▶ [Work order]: Look through the data below for the line with "text_box [781, 510, 910, 666]" and the line with "Document page, 1500x1125 pixels.", then output those two and all lines in between, exactly as written.

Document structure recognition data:

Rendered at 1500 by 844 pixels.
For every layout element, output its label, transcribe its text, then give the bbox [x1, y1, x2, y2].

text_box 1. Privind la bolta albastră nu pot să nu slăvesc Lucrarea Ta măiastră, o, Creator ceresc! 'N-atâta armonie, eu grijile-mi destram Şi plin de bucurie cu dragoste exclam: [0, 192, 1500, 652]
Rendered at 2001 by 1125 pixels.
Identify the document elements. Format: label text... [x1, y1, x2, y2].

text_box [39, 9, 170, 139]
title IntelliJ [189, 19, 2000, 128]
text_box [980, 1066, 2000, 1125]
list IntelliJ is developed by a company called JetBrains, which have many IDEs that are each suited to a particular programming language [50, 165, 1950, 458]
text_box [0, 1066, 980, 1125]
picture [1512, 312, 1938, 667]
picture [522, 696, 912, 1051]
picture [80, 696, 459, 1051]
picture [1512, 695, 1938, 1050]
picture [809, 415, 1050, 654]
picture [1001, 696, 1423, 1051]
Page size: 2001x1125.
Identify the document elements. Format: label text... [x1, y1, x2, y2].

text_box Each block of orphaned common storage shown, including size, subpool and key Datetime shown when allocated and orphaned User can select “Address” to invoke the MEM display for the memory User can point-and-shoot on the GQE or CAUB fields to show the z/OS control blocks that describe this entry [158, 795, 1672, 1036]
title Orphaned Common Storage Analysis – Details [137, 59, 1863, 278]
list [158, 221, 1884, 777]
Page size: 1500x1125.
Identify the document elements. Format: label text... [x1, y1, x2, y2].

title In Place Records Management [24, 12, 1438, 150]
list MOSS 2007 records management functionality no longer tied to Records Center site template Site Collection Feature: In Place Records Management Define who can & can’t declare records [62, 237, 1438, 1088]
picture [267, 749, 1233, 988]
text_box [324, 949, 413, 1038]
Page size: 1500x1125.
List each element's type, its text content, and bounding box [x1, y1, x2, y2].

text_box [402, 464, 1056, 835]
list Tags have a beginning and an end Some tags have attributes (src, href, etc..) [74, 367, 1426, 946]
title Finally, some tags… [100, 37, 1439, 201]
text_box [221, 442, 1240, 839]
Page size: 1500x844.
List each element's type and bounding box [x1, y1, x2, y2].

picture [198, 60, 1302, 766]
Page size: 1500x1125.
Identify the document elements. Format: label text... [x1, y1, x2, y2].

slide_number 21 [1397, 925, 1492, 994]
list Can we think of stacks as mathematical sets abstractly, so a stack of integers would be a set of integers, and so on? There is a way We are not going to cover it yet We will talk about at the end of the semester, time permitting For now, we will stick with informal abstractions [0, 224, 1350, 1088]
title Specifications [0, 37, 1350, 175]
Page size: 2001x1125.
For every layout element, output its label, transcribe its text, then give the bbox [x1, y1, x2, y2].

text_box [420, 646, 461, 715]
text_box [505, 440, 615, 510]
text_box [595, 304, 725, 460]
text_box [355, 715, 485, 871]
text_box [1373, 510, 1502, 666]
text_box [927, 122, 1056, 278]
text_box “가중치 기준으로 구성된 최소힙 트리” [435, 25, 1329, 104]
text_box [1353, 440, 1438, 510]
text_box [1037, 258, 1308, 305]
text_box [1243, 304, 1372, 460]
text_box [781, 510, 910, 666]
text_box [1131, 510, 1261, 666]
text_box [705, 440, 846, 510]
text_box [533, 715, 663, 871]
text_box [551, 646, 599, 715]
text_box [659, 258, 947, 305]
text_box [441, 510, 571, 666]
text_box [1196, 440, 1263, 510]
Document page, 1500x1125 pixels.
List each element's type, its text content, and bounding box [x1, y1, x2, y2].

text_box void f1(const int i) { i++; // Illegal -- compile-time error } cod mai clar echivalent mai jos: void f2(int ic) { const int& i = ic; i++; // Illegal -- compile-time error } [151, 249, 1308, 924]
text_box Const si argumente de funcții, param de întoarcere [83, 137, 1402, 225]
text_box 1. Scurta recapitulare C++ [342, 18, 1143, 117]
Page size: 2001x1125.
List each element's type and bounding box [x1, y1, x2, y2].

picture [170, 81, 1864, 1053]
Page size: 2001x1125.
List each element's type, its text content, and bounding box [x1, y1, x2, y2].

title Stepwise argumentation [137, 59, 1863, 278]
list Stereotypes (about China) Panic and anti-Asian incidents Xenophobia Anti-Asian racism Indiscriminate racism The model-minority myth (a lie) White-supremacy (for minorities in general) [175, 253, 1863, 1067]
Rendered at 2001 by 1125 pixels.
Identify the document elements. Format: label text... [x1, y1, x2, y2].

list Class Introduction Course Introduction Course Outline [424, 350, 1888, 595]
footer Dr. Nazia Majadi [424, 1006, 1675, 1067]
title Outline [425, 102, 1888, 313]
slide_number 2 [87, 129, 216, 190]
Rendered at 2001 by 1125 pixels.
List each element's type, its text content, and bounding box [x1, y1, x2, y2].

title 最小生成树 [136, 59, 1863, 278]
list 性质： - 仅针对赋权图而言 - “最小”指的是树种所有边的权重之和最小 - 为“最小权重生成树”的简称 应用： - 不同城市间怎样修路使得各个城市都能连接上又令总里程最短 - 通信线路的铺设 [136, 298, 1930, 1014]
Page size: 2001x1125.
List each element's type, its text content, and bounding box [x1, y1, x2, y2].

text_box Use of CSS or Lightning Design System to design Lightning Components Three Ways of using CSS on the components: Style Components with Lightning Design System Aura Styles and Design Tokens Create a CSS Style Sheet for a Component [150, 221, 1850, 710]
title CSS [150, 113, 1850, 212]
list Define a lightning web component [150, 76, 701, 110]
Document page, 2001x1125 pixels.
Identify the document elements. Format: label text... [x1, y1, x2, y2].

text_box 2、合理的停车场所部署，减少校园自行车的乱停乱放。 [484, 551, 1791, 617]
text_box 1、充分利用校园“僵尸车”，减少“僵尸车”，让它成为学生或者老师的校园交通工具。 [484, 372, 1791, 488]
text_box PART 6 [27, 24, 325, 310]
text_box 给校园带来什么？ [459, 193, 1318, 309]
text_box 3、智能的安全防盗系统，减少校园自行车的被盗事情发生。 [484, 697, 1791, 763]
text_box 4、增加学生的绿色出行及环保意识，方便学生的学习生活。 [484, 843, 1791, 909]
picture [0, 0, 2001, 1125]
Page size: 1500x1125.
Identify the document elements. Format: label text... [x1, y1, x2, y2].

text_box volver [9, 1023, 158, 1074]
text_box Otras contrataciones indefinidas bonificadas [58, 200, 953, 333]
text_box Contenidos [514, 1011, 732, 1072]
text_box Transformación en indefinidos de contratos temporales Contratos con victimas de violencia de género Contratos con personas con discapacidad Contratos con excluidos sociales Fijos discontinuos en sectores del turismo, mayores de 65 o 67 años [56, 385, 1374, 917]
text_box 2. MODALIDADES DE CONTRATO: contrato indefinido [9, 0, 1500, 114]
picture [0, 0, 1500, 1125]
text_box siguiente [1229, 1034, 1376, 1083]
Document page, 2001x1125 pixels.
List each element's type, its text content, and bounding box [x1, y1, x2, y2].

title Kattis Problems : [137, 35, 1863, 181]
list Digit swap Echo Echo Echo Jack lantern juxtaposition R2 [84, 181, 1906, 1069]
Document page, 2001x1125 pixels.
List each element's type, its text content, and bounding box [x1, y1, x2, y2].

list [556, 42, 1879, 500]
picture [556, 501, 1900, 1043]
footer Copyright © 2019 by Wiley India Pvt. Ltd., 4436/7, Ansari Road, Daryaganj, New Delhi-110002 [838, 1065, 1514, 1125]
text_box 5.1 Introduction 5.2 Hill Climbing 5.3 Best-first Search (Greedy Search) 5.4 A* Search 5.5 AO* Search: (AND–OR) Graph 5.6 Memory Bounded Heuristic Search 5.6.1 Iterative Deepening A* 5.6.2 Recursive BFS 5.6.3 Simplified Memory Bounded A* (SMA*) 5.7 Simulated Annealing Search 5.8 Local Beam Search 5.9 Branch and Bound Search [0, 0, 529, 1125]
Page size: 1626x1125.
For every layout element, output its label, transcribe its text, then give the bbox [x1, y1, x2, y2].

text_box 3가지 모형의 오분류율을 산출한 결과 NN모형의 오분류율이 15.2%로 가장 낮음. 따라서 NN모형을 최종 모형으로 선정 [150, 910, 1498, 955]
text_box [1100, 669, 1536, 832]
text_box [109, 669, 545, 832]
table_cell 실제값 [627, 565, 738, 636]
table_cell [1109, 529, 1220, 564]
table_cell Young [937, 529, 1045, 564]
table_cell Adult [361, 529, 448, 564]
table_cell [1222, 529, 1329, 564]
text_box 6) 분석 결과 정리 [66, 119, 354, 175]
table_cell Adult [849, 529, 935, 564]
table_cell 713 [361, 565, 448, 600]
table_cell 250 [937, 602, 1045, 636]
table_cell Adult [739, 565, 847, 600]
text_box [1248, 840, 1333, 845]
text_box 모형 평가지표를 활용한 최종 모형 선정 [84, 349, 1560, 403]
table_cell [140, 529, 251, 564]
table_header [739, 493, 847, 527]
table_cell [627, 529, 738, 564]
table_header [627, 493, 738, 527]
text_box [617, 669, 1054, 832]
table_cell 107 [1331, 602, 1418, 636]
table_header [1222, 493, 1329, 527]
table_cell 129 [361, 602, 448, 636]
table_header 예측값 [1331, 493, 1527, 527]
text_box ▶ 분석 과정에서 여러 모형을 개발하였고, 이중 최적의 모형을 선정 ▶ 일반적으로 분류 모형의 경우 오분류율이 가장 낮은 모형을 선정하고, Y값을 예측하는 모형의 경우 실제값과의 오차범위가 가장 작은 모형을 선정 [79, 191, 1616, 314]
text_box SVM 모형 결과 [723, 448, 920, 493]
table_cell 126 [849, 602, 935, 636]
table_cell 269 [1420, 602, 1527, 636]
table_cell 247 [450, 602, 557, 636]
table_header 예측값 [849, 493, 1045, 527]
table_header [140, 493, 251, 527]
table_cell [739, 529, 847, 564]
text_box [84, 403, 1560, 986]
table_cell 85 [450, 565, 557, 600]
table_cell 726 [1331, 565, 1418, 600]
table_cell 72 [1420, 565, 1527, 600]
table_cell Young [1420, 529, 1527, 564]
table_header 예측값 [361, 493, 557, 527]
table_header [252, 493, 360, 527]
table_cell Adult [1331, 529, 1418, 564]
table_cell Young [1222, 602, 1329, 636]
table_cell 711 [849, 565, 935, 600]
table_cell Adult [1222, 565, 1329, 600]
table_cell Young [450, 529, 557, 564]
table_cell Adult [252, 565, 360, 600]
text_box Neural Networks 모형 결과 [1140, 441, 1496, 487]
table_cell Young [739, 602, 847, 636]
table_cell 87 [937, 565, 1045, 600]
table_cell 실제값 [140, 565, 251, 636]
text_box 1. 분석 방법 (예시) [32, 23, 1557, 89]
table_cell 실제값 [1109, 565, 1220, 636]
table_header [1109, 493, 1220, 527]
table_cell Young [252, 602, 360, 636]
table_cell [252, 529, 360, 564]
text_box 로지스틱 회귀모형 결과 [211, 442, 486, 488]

▶ [Exercise solution]:
text_box [781, 510, 910, 666]
text_box [1131, 510, 1261, 666]
text_box [705, 440, 846, 510]
text_box [533, 715, 663, 871]
text_box [551, 646, 599, 715]
text_box [659, 258, 947, 305]
text_box [441, 510, 571, 666]
text_box [1196, 440, 1263, 510]
Document page, 1500x1125 pixels.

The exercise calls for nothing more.